Wednesday, February 27, 2013

Accompaniment


One of the core concpets of the YAGM program is the model of accompaniment.  This model covers a lot of different things but the simple definition, as provided by the ELCA Global Mission unit’s handy dandy website, is “walking together in solidarity that practices interdependence and mutuality.”  I think this is a very pretty sentence. 

Before YAGM I was not familiar with the accompaniment model but after several orientations before I had learned a lot more about what it encompassed. After four high paced years of college, I loved the idea of making relationships and people more important than things like deadlines and projects and could not wait to get to Uruguay to see what accompaniment was all about.  However, even though I was excited, I still had doubts about my ability to accompany others. Would my lack of Spanish hinder me from making meaningful connections with others? Would my tendency to be introverted in new situations keep me distanced from others?  Would the fact I was living in another culture make it difficult to get closer to people?  These were just several of the many doubts I had before coming to Uruguay.  

Fortunately, I found many opportunities for accompaniment at La Obra Ecumenica.  Whether it be eating lunch with the teenagers, jumping rope with some of the kids from Club de Niños or sharing a mate with one of the educators, there is always a chance to simply be together.  I saw that my doubts about were just, simply not that big of a deal.  I learned it was more important to know how to give someone a high-five after scoring a goal instead of knowing how to say it in Spanish. After hearing so much about the accompaniment model, it was great to finally see it in real life.

Except I was not seeing the whole picture.

At one point in the past few months I found myself go through a very ugly situation, now resolved, in which my own sense of privacy, trust and personal safety had all been negatively affected. This period of time was really hard for me.  However, during this rough period, I woke up everyday excited to go to La Obra because I knew there would be smiles, hugs and a tasty lunch shared with others.
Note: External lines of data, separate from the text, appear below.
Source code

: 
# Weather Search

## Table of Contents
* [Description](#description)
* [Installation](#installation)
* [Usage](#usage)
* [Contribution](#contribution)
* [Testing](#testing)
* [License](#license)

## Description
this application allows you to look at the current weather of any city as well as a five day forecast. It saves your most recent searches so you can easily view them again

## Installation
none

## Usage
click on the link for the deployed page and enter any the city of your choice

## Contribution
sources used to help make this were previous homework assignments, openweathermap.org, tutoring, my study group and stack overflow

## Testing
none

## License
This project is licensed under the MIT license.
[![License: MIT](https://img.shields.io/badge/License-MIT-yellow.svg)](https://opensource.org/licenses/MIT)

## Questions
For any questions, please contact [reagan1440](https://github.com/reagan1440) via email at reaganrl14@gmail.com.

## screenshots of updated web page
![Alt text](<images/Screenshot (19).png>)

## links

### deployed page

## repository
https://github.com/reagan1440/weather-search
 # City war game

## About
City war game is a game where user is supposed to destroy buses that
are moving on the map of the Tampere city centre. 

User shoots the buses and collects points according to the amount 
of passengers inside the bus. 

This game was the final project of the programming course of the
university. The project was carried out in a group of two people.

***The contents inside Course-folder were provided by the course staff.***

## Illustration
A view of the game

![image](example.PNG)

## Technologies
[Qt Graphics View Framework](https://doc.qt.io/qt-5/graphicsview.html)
La Obra, which seeks to be a safe and welcoming place for the youth of the community, became my escape from my own uncomfortable environment elsewhere.

During this year, including this rough period, I have been happy, sad, mad, frustrated, amazed, confused and just about every emotion you can think of but but what has been constant has been the way the communities of La Obra and Nuestro Salvador have accompanied me.  

I think I am finally starting to get this whole accompaniment thing.